Stored data entries
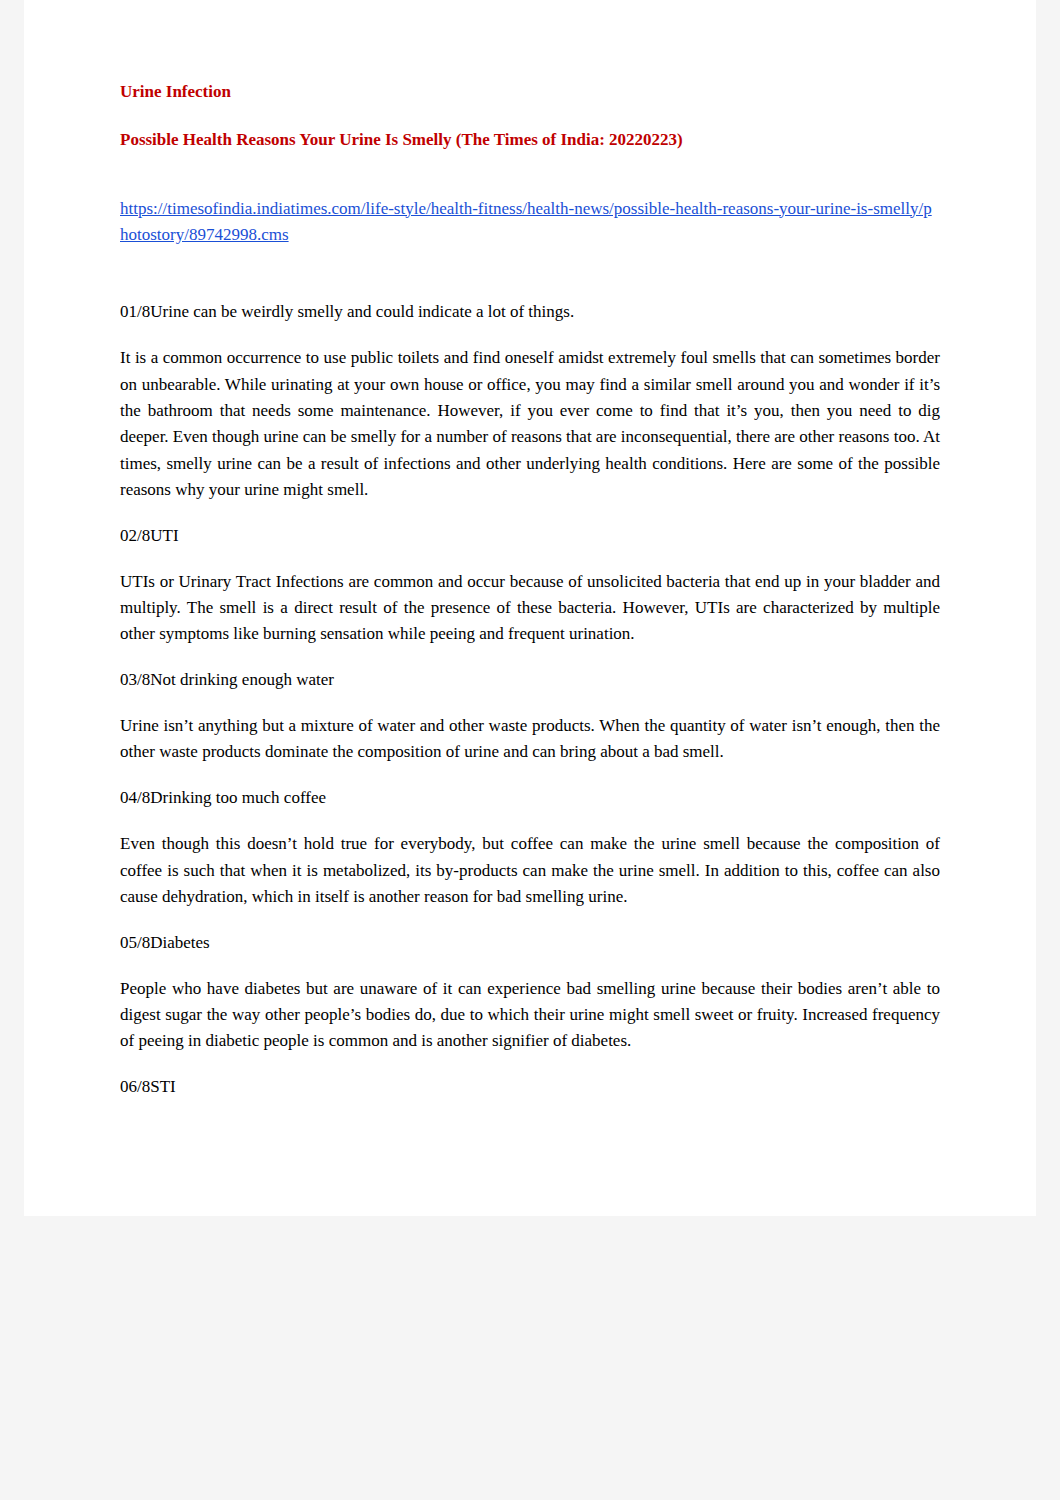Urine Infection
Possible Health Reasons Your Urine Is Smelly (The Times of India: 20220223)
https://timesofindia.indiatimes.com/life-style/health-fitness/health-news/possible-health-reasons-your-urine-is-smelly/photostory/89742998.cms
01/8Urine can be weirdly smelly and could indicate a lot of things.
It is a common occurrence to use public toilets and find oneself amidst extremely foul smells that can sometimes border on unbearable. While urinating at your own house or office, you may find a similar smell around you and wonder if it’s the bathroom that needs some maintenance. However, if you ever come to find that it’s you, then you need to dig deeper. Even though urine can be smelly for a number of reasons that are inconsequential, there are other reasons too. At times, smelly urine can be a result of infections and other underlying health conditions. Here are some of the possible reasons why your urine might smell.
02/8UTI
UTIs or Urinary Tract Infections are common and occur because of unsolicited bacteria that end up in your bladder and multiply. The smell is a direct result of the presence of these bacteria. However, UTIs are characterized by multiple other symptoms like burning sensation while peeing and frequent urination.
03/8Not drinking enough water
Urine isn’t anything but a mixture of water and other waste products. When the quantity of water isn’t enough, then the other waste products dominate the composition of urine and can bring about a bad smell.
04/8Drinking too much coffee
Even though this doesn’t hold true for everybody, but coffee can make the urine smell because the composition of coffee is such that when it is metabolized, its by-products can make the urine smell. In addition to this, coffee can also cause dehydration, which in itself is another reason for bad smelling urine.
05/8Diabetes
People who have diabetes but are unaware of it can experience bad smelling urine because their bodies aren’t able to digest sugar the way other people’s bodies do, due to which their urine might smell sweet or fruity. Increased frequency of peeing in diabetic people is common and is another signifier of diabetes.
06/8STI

**EXERCISE GOAL:**
Copy each entry exactly as written, and drop the pictures from the copy.

**YOUR SOLUTION:**
Urine Infection
Possible Health Reasons Your Urine Is Smelly (The Times of India: 20220223)
https://timesofindia.indiatimes.com/life-style/health-fitness/health-news/possible-health-reasons-your-urine-is-smelly/photostory/89742998.cms
01/8Urine can be weirdly smelly and could indicate a lot of things.
It is a common occurrence to use public toilets and find oneself amidst extremely foul smells that can sometimes border on unbearable. While urinating at your own house or office, you may find a similar smell around you and wonder if it’s the bathroom that needs some maintenance. However, if you ever come to find that it’s you, then you need to dig deeper. Even though urine can be smelly for a number of reasons that are inconsequential, there are other reasons too. At times, smelly urine can be a result of infections and other underlying health conditions. Here are some of the possible reasons why your urine might smell.
02/8UTI
UTIs or Urinary Tract Infections are common and occur because of unsolicited bacteria that end up in your bladder and multiply. The smell is a direct result of the presence of these bacteria. However, UTIs are characterized by multiple other symptoms like burning sensation while peeing and frequent urination.
03/8Not drinking enough water
Urine isn’t anything but a mixture of water and other waste products. When the quantity of water isn’t enough, then the other waste products dominate the composition of urine and can bring about a bad smell.
04/8Drinking too much coffee
Even though this doesn’t hold true for everybody, but coffee can make the urine smell because the composition of coffee is such that when it is metabolized, its by-products can make the urine smell. In addition to this, coffee can also cause dehydration, which in itself is another reason for bad smelling urine.
05/8Diabetes
People who have diabetes but are unaware of it can experience bad smelling urine because their bodies aren’t able to digest sugar the way other people’s bodies do, due to which their urine might smell sweet or fruity. Increased frequency of peeing in diabetic people is common and is another signifier of diabetes.
06/8STI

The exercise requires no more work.